A días de iniciar la Semana Santa 2026, el Comité Permanente de la Conferencia Episcopal de Chile (CECh) ha emitido un mensaje invitando al Pueblo de Dios a "vivir con fervor la pasión, muerte y Resurrección del Señor". Los obispos señalan que este "tiempo de gracia es una oportunidad para renovar nuestra esperanza y fortalecer los vínculos de fraternidad que nuestra patria tanto necesita".
Para que esta vivencia sea efectiva en todos los ambientes, el Comité Permanente subraya:
"Hacemos un llamado a garantizar los tiempos necesarios, para que las trabajadoras y trabajadores puedan participar en las celebraciones de estos días, en particular Viernes y Sábado Santo, favoreciendo un clima de recogimiento y descanso familiar".
Fundamentados en la Doctrina Social de la Iglesia, los obispos recuerdan que "un orden justo asegura que el trabajo esté siempre al servicio del ser humano y de su desarrollo espiritual". Asimismo, destacan que: "Al resguardar estos espacios de culto, no solo respetamos la libertad religiosa, sino que fortalecemos la cohesión social y la unidad de nuestra cultura", reconociendo que la prosperidad de un pueblo también se mide por su riqueza espiritual.
Finalmente, los pastores encomiendan este camino pascual a la Virgen del Carmen “para que nos ayude a ser testigos de esperanza y constructores de una sociedad más humana y solidaria, convencidos de que el amor de Cristo resucitado nos invita a una vida nueva".
El mensaje es firmado por los integrantes del Comité Permanente: el Arzobispo René Rebolledo Salinas (Presidente), el Arzobispo Ignacio Ducasse Medina (Vicepresidente), el Cardenal Fernando Chomali Garib, el Obispo Juan Ignacio González Errázuriz, y el Obispo Cristián Castro Toovey (Secretario General).
Texto del mensaje
A días de vivir la Semana Santa 2026
Mensaje del Comité Permanente de la Conferencia Episcopal de Chile
A pocos días de iniciar la Semana Santa 2026, los obispos del Comité Permanente de la CECh invitamos al Pueblo de Dios a vivir con fervor la pasión, muerte y Resurrección del Señor.
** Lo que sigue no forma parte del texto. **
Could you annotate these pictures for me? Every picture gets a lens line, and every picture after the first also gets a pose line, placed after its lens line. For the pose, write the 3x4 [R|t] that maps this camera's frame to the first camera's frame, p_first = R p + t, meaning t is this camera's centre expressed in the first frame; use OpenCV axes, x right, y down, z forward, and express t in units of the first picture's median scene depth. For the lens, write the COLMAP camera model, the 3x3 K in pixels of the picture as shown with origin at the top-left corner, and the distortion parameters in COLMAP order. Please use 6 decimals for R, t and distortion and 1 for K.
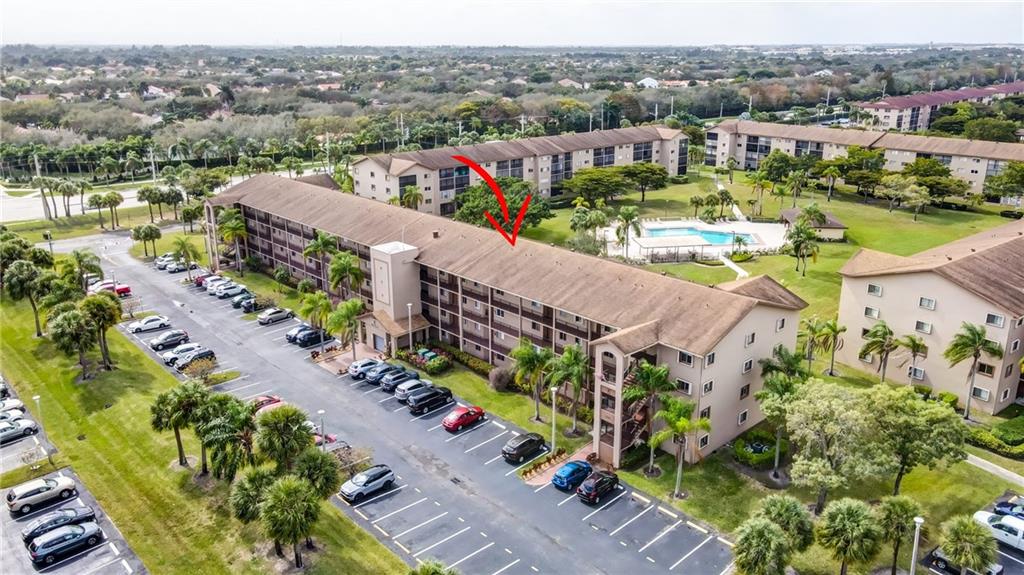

Este tiempo de gracia es una oportunidad para renovar nuestra esperanza y fortalecer los vínculos de fraternidad que nuestra patria tanto necesita. Es un llamado a caminar junto a Cristo, desde la entrega en la Cruz hasta su Pascua, en la que vence a la muerte.
Hacemos un llamado a garantizar los tiempos necesarios, para que las trabajadoras y trabajadores puedan participar en las celebraciones de estos días, en particular Viernes y Sábado Santo, favoreciendo un clima de recogimiento y descanso familiar.
A la luz de la Doctrina Social de la Iglesia, recordamos que un orden justo asegura que el trabajo esté siempre al servicio del ser humano y de su desarrollo espiritual. Al resguardar estos espacios de culto, no solo respetamos la libertad religiosa, sino que fortalecemos la cohesión social y la unidad de nuestra cultura, reconociendo que la prosperidad de un pueblo también se mide por su riqueza espiritual.
Ponemos este camino pascual en manos de nuestra Madre, la Virgen del Carmen, para que nos ayude a ser testigos de esperanza y constructores de una sociedad más humana y solidaria, convencidos de que el amor de Cristo resucitado nos invita a una vida nueva.